[QUOTED PASSAGE]
* begin *
Risk Management in HR

Risks are inevitable and organizations have a moral and legal obligation to attend to the safety and well-being of those they serve, those who work for them and others who come into contact with their operations. This is known as "Duty of Care."

Organizations need to look at all the risks throughout their entire operation and incorporate risk management into all planning and decision-making. However, the specific focus of this section is risk management as it applies to HR activities.

In this Section:

Applying risk management to HR

When developing a risk management plan for your HR activities, there are a number of areas to focus on. This general list will get you started, but it is very important that all organizations identify and evaluate the risks unique to their own organization.

HR Activity

Potential Risk

Potential Considerations

Compensation and benefits

  • Financial abuse
  • Who has signing authority?
  • How many signatures are required?
  • Are there checks and balances?

Hiring

  • Discriminatory practices
  • Hiring unsuitable or unsafe candidates
  • Wrongful hiring
  • Was a complete screening completed on potential applicants?
  • Were provincial human rights laws observed?
  • Is there a set probationary period?
  • Were promises made to the candidate that cannot be honoured?
  • Did the employee sign off on the policies and contract of employment before being hired?

Occupational health and safety

  • Environmental
  • Personal injury or death
  • Do we provide safe working conditions and do we conduct safety checks regularly?
  • Do we provide adequate training for staff?
  • Do we ensure the use of appropriate clothing and safety equipment?
  • Do we have adequate policies, procedures, and committee in place?

Employee supervision

  • Abuse
  • Reputation in the community
  • Release of personal information
  • Do we provide sufficient orientation and training?
  • Do we provide adequate supervision (especially for activities that occur off-site or after hours)?
* end *
[TASK DIRECTIONS]
Answer these questions using the HR risk management text.
(a) What is the obligation to attend to the safety and well-being of others called?
(b) What potential risk is given for compensation and benefits?
(c) Which activities are singled out as especially needing adequate supervision?
The listing comes from a different source than the text on HR risk management.

[MATERIAL]
* begin *
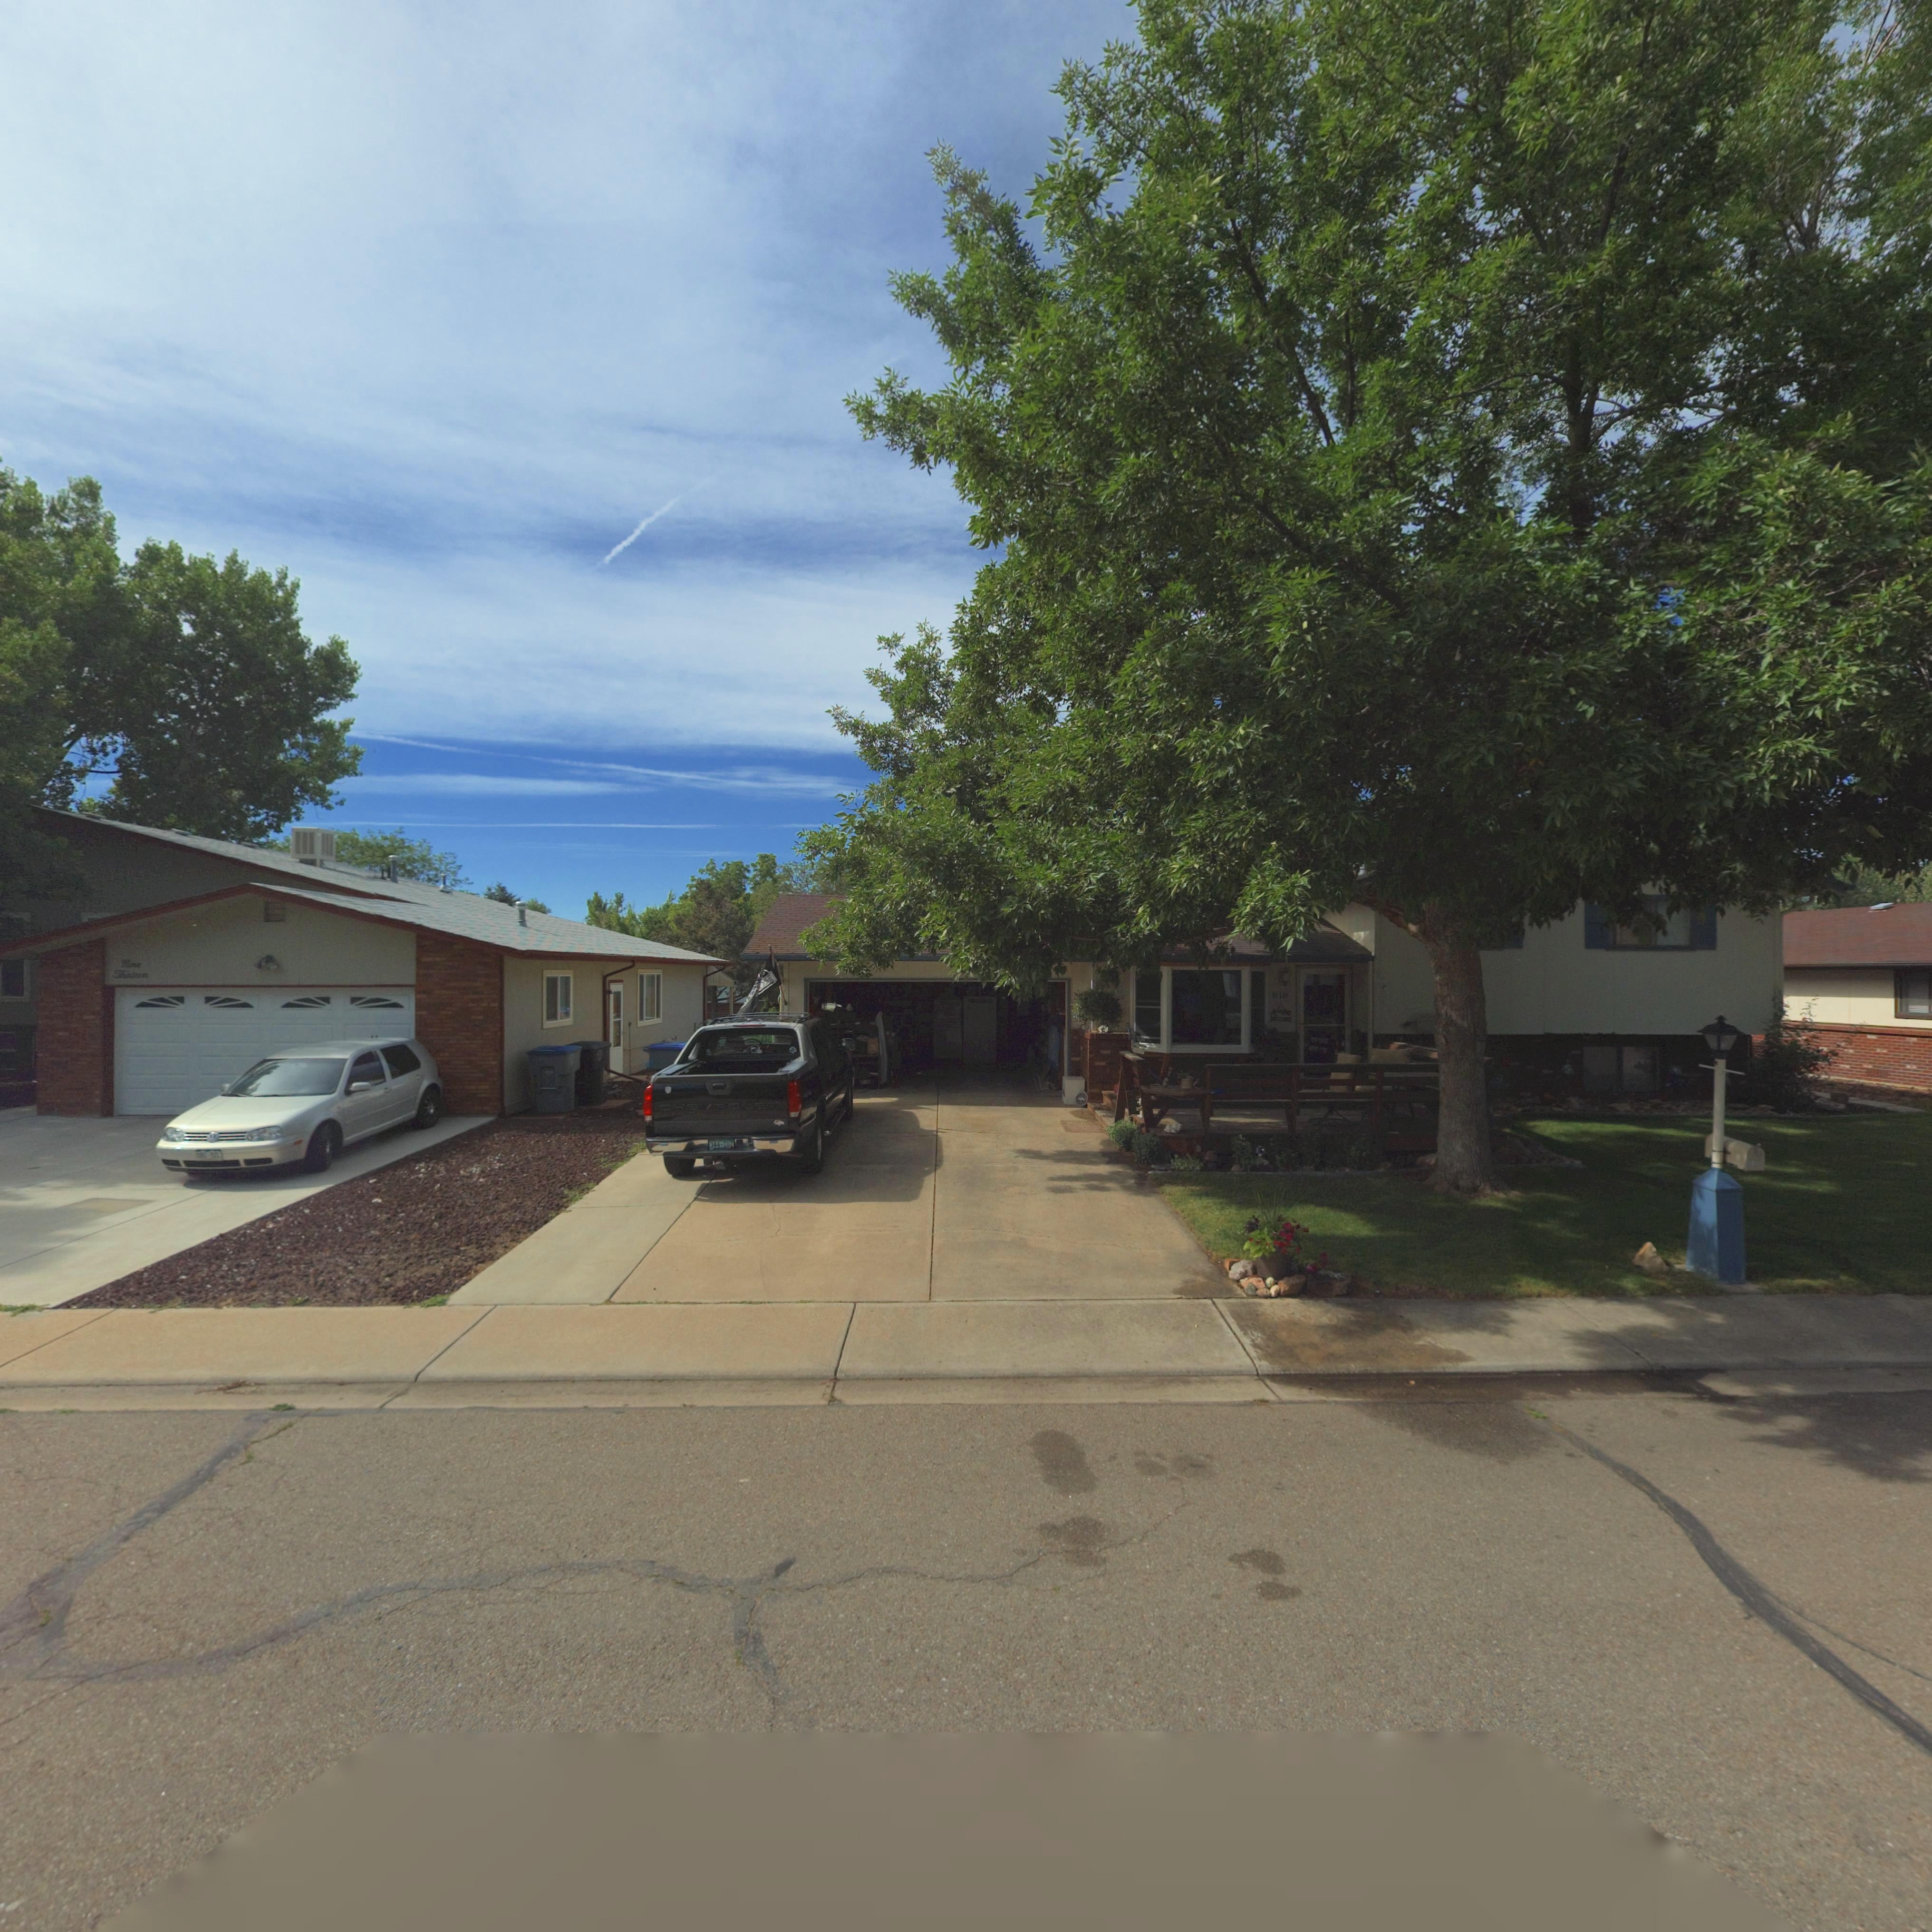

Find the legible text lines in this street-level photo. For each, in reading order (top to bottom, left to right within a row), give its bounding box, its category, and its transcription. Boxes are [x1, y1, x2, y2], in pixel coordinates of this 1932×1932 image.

[121, 959, 141, 968] StreetNumber: Nine
[112, 969, 148, 979] StreetNumber: Thirteen
[1272, 992, 1288, 998] StreetNumber: 919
* end *
[OUTPUT FOR THIS TASK]
(a) Duty of Care.
(b) Financial abuse.
(c) Activities that occur off-site or after hours.